I can only speak for Unity until versions till maybe 2019 - and I never developed a full commercial title with it - just a few game jam games - so maybe I'm not the best authority on that... But I think it's quite far away in many of those features

Sure you can try out your game immediately in the editor, by pressing the play button - but can you edit Source code and it will be immediately applied without restarting and without losing the current game state?

You can edit and adjust scene objects in the inspector during play mode but those changes are usually thrown away after quitting play mode.

I never did serious mobile dev with unity but I same as above... updating and editing your game source persistently at runtime during playing doesn't seem possible, since it's completely compiling everything into an Android package right?

Building for all desktop platforms under a minute - this is 100% not true..... Almost all of the last hours of game jams where I used unity where spent in worry waiting for a long build process not being sure everything works all right afterwards - and that was always for just _one_ platform at a time...... DragonRuby builds your games into fully functional Windows, Mac, Linux, HTML5 and FWIW Raspberry Pi builds in under a minute in total for all those platforms. I don't know of any other Engine (except maybe LÖVE2D which is interpreted in its basic nature and doesn't need building) which can do anything close to that speed

Persistent flexibly modifiable game state? - maybe there's something in the asset store - but out of the box?

Cross-platform File storage is the only thing where I can see that that is probably a well solved problem in Unity....

I cannot speak for the other game engines. But in general it would be nice if you back up your claims.....

Am in the midst of shipping a medium sized game in Unity and I can confirm your takes are correct/relevant today. Unity is incredibly frustrating to me, and I would really aggressively challenge the notion that Unity is aimed at any sort of "Developer Productivity". More than anything it's a dumpster of features to allow Developers, Artist and totally nontechnical/non IC contributors to all contribute okay-enough. But the features that go into making Artists productive are at times orthogonal to those that make Devs productive. It's all a big tradeoff.

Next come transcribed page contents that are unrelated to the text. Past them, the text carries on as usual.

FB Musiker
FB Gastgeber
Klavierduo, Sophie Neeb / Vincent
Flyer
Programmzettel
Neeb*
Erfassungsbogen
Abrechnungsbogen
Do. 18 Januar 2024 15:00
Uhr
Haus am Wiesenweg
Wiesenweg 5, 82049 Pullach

Godot is smaller and has way way less learning material (and no Asset Store), but purely from an Editor perspective it's miles ahead from a dX perspective.

Playing from editor is the testing on desktop. You can make a parallel builds in Unity with the new build tools. Hot swapping code breaks down quickly as complexity increases (it’s also supported by default in Unity). With nested prefabs changes can be made while scenes are running and preserved. You can debug an unity game remotely with Rider or Visual Studio, you can add new code, change execution order, memory, etc. I guess Ya got Unity best on build speed though; although, I bet a lot of what you saw as build time was asset conversion. In my experience with unity I rarely leave the editor/rider combo and I only make builds when testing new libraries (because of IL2CPP) and for performance analysis. It is much, much faster to iterate through the editor than hot swap could ever hope to achieve; I can test every resolution, notch configuration, etc without leaving the editor. I have built professional games with custom engines, unreal 3, unity, and torque and Unity is by far the most enjoyable to make games in.